Ho no Kevin relies on his memory.

Scared me so bad I forgot to comment on Judy's basket. Beautiful job.

Reactions: Agree 1 | Funny 1


----------



## justallan (Apr 8, 2016)

A very nice job.


----------



## rocky1 (Apr 8, 2016)

Well for all you guys puzzling up there, if you'll just go ahead and order one, then stop by the florist on the way home and have her toss a few flowers in it, you'll not only get to check it all out up close and personal so you can be more puzzled and impressed, you'll also make your wife get all mushy and maybe even give your old ugly selves a kiss! Because, I'm gonna tell you, if you think it looks awesome in the picture, you ain't seen nothing!

Reactions: Thank You! 1 | Great Post 1


----------



## Kevin (Apr 9, 2016)

rocky1 said:


> Well for all you guys puzzling up there, if you'll just go ahead and order one, then stop by the florist on the way home and have her toss a few flowers in it, you'll not only get to check it all out up close and personal so you can be more puzzled and impressed, you'll also make your wife get all mushy and maybe even give your old ugly selves a kiss! Because, I'm gonna tell you, if you think it looks awesome in the picture, you ain't seen nothing!

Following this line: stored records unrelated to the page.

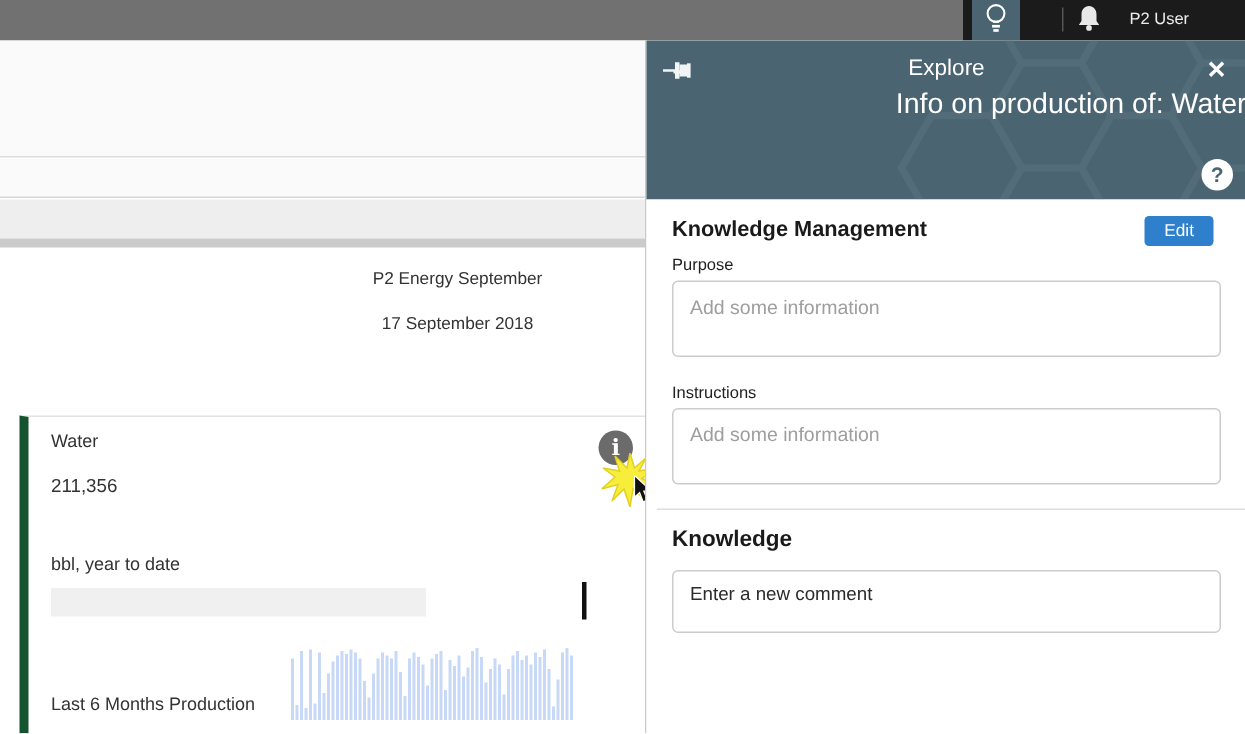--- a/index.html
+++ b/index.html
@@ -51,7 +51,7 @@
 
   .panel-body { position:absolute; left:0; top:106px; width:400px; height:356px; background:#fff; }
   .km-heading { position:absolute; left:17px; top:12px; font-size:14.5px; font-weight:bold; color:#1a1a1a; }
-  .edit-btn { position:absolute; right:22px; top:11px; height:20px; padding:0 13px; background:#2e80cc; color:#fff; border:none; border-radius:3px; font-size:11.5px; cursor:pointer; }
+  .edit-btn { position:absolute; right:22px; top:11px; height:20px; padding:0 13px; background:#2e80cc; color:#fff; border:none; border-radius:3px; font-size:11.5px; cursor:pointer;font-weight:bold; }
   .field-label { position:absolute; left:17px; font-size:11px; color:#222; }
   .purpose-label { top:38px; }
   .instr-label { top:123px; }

I take it you have bought one. I am going to horse trade one out of her too - with extra free wood. 

I still owe you how many BF on your order Mike? 16? Whatever it is ask her how many more BF I need to add to it in order to get one of those pretty baskets and I will fix her up.


----------



## rocky1 (Apr 9, 2016)

Yeah, I purchased one for the mother-in-law's 80th birthday Kevin. (_Wife gave me the kiss! Although I did get a big hug from the mother-in-law too._)

Everyone that has seen it, has been amazed! And, that has been a bunch of folks! She shows it off every time one of her friends comes over. After the flower arrangement wilted, it transitioned into her sewing basket as intended with purchase.

Reactions: Way Cool 1 | +Karma 1


----------



## West River WoodWorks (Apr 11, 2016)

Very nice work.


----------



## Ken Martin (Apr 12, 2016)

Beautiful piece! The rim is masterful! How did she work the bottom?


----------